На картине две погруженных в молитву монахини. Все вокруг: деревянный пол, потрескавшиеся стены – в серых тонах, это келья, точнее, угол кельи, справа висит большой крест. Прямо под ним полусидит, полулежит довольно молодая женщина, фигура ее выписана тщательно и с большой точностью. Спиной она прислонилась к спинке стула, а вытянутые ноги покоятся на широком табурете с синей подушкой. Впрочем, ног не видно – они, как и все тело, кроме молитвенно сложенных пальцами вниз рук и овала лица, скрыты серым одеянием, поверх которого надет фартук-скапулярий с пришитым к нему большим красным крестом. Вторая монахиня, пожилая, в такой же одежде, стоит на коленях рядом с первой. Она тоже молится, губы тронуты легкой улыбкой. Сверху на обеих монахинь падает луч яркого света, слева он захватывает подбородок старшей, а справа – какой-то предмет, лежащий на коленях молодой; это открытый реликварий, сундучок для хранения святых реликвий. В левой части картины длинная надпись на латыни, начинающаяся со слов: Christo uni medico animarum et corporum.
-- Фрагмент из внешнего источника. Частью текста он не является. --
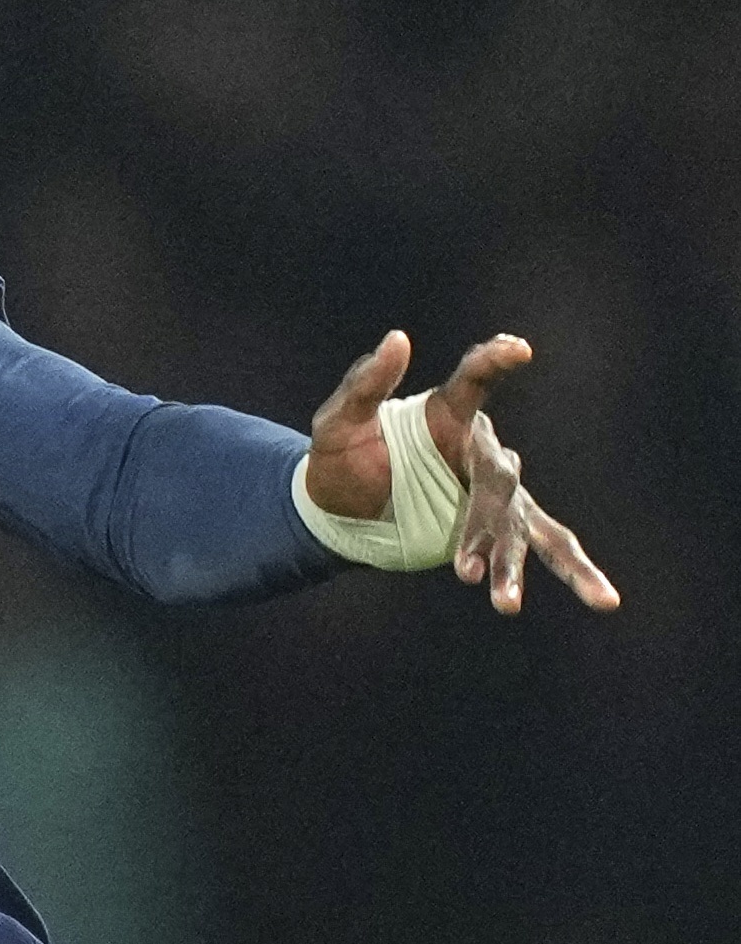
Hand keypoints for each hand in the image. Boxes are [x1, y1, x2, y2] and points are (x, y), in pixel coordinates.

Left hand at [303, 331, 618, 614]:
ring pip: (521, 521)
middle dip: (484, 522)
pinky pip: (544, 545)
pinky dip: (576, 572)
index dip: (493, 361)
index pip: (474, 380)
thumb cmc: (339, 456)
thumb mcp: (337, 421)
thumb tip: (398, 338)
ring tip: (505, 604)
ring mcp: (496, 488)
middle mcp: (479, 446)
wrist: (339, 507)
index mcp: (445, 411)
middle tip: (463, 568)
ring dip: (514, 562)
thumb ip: (365, 384)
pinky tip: (605, 600)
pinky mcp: (502, 523)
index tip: (518, 349)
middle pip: (496, 476)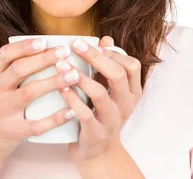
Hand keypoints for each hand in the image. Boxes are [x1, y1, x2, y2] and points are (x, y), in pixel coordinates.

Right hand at [0, 38, 79, 165]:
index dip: (25, 46)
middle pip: (20, 70)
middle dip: (44, 59)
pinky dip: (54, 118)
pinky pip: (36, 124)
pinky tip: (71, 111)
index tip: (45, 41)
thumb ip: (14, 68)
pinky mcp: (13, 131)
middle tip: (65, 52)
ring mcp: (4, 111)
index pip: (6, 54)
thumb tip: (47, 48)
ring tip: (73, 75)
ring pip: (29, 93)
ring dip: (53, 82)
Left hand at [56, 36, 142, 163]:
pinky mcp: (96, 133)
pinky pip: (84, 114)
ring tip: (62, 64)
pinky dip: (71, 99)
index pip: (132, 65)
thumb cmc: (100, 114)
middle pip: (117, 75)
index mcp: (132, 92)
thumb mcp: (108, 90)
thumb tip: (106, 38)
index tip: (91, 43)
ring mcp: (112, 120)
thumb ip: (106, 66)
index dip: (112, 52)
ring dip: (80, 77)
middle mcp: (126, 105)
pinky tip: (60, 87)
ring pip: (99, 94)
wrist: (98, 153)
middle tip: (75, 45)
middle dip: (95, 57)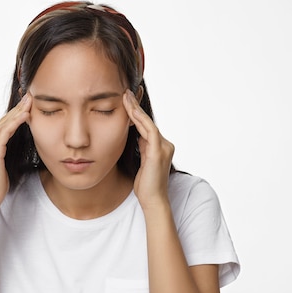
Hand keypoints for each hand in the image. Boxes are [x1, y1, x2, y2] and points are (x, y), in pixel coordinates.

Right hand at [0, 94, 31, 208]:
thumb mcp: (2, 162)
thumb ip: (5, 149)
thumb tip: (16, 141)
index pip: (1, 125)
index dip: (14, 113)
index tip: (26, 104)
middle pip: (2, 121)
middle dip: (17, 108)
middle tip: (30, 96)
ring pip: (4, 124)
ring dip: (18, 112)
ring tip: (30, 102)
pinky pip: (5, 133)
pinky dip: (15, 123)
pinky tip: (25, 115)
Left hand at [123, 89, 173, 209]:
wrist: (153, 200)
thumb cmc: (145, 186)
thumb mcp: (141, 163)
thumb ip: (141, 149)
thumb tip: (135, 137)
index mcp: (161, 147)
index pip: (147, 126)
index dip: (137, 113)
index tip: (127, 101)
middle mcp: (165, 144)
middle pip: (148, 121)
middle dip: (136, 106)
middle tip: (126, 92)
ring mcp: (163, 147)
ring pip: (148, 122)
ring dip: (136, 109)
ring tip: (125, 96)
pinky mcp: (158, 151)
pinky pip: (148, 130)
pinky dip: (138, 119)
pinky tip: (129, 110)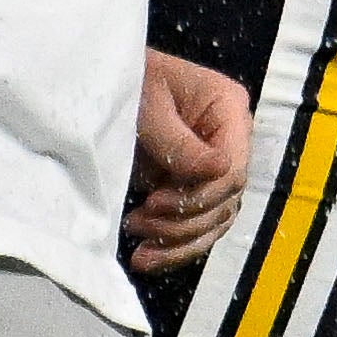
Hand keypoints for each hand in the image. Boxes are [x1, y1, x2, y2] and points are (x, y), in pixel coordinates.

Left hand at [125, 49, 251, 272]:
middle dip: (182, 221)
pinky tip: (146, 257)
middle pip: (224, 200)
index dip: (200, 193)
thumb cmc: (128, 79)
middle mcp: (230, 142)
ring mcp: (213, 168)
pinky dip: (173, 247)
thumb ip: (178, 141)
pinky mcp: (193, 188)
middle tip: (140, 220)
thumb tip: (217, 171)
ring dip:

– Ты и на прошлой неделе показывал мне картину с латинской надписью, Диди, – сказала Мона после двенадцатиминутного созерцания.

– Это не значит, что сегодня можно отлынивать, – засмеялся Анри. – Я тебе переведу: “Христу, единственному целителю душ и тел”.
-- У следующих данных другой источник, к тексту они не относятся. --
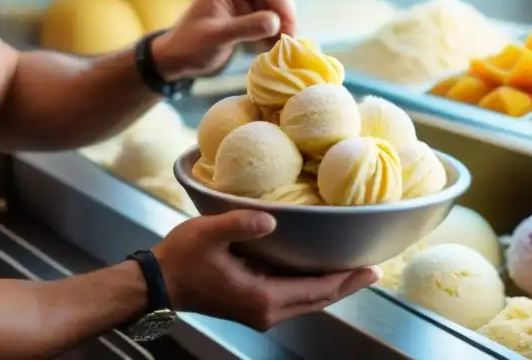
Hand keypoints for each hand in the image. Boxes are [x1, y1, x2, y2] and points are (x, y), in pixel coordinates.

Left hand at [153, 0, 296, 79]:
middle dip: (284, 11)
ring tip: (284, 43)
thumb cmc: (190, 46)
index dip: (280, 0)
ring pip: (272, 5)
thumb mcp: (217, 37)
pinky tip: (274, 45)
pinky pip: (268, 17)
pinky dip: (274, 30)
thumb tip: (276, 21)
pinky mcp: (245, 16)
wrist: (176, 60)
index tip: (289, 23)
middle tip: (291, 35)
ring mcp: (241, 1)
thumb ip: (246, 27)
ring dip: (281, 22)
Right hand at [153, 210, 378, 330]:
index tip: (370, 269)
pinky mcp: (252, 306)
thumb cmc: (182, 257)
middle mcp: (266, 311)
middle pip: (317, 300)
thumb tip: (271, 219)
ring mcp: (259, 312)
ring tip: (353, 271)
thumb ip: (241, 225)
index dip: (345, 280)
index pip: (316, 290)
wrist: (159, 283)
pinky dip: (311, 288)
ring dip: (330, 287)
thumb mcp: (210, 233)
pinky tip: (318, 273)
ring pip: (306, 303)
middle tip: (372, 270)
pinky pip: (293, 300)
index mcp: (262, 297)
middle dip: (345, 285)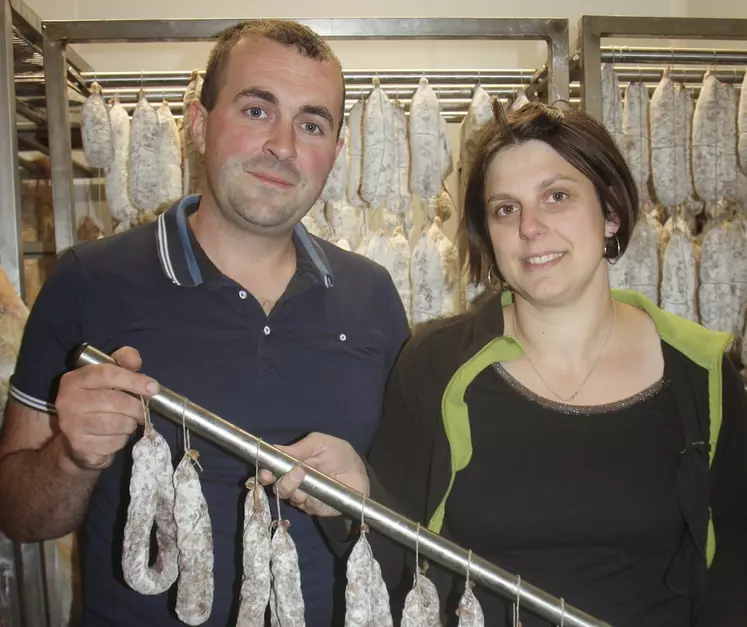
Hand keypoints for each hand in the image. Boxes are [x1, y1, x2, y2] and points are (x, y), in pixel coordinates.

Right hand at [55, 347, 158, 470]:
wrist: (75, 439)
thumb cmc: (97, 402)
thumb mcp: (108, 377)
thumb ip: (122, 362)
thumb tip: (135, 361)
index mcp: (73, 380)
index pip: (107, 374)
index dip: (134, 380)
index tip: (153, 388)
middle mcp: (67, 401)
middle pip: (116, 401)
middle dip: (137, 407)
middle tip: (143, 411)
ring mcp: (71, 425)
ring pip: (118, 423)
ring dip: (130, 424)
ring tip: (128, 422)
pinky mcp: (80, 446)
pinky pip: (114, 442)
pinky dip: (123, 439)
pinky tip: (117, 435)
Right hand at [258, 432, 368, 517]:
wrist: (360, 473)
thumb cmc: (339, 454)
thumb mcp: (320, 443)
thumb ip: (300, 448)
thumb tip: (275, 449)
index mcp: (292, 465)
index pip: (272, 470)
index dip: (266, 472)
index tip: (265, 472)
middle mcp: (294, 482)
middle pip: (277, 487)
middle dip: (282, 481)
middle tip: (295, 472)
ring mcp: (303, 496)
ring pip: (290, 497)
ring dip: (295, 488)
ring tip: (306, 476)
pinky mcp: (314, 508)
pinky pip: (306, 506)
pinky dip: (310, 499)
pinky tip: (317, 492)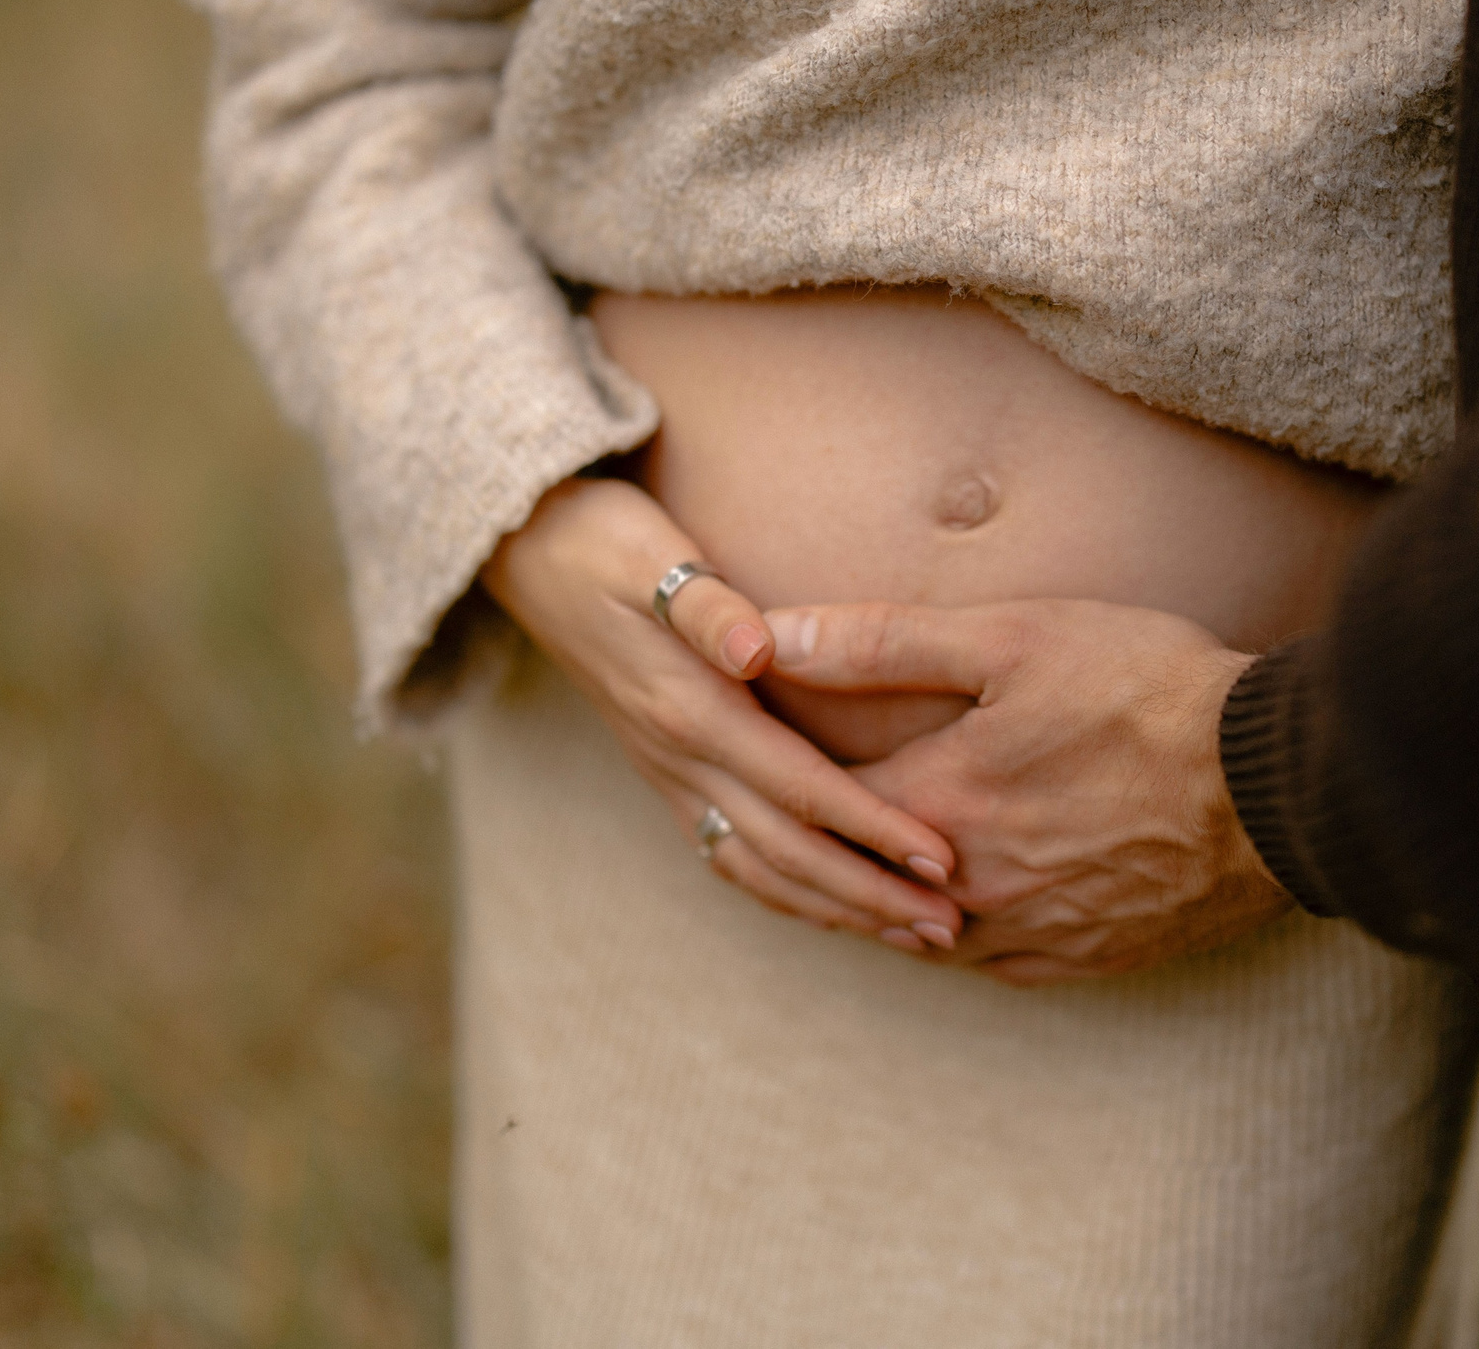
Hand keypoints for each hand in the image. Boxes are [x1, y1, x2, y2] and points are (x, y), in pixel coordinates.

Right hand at [481, 477, 963, 951]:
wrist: (530, 555)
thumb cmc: (606, 542)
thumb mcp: (652, 556)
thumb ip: (706, 606)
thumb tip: (758, 648)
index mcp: (691, 711)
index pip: (800, 787)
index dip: (872, 828)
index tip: (939, 859)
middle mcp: (680, 759)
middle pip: (787, 851)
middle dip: (870, 896)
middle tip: (949, 927)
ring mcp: (670, 776)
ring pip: (758, 870)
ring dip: (836, 910)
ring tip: (910, 935)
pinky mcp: (667, 777)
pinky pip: (731, 857)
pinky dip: (787, 893)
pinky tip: (833, 908)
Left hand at [763, 599, 1289, 984]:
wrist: (1277, 784)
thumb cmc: (1151, 691)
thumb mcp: (1014, 637)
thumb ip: (884, 642)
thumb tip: (770, 636)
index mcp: (938, 804)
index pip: (812, 806)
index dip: (771, 778)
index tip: (744, 754)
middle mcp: (967, 888)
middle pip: (848, 887)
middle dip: (802, 856)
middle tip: (758, 830)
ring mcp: (1027, 933)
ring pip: (912, 936)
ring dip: (871, 905)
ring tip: (841, 871)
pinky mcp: (1082, 959)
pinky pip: (985, 964)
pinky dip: (948, 937)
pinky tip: (945, 914)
– У меня есть свой целитель – доктор Ван Орст, – пошутила Мона. – И еще мой психиатр. Но это наш с тобой секрет!

– Да, это наш секрет, который ты, надеюсь, сохранила.

– Клянусь всем прекрасным на свете!

– Отлично сказано. На этот раз мы в 1662 году, в начале долгого царствования Людовика XIV, монарха, которого переполняли честолюбивые замыслы и желания… – Анри помолчал, – нередко противоречивые. Этот “король-солнце” охотно покровительствует наукам и искусствам, основывает и поощряет научные, литературные и художественные академии. Заказывает множество произведений, которые должны продемонстрировать, что он – лучший монарх всех времен, а Франция – самая великая, героическая, процветающая страна на свете. Один из его любимых живописцев – автор этой картины Филипп де Шампань.

– Так это он, король, заказал художнику эту картину? Тебе она нравится? По-моему, тут все слишком серое.

– Нет, заказчик не Людовик XIV. Все несколько сложнее. (Мона нахмурилась.) Я только что сказал, что этот король был полон противоречий. Да, он покровительствовал искусству, но кроме того, привык властвовать безраздельно, был абсолютным монархом, готовым на все, чтобы не допустить и тени соперничества с собой. Вот пример: у Людовика XIV был министр по имени Никола Фуке, который нажил колоссальное состояние и стал щедрым меценатом. Фуке построил себе замок в Во-ле-Виконт, и таким пышным было его убранство, такие великолепные праздники и представления там устраивались, что в конце концов он стал конкурировать в роскоши с королевскими дворцами. Короля одолела зависть. Он приказал схватить Фуке и запереть его в тюрьме на всю жизнь.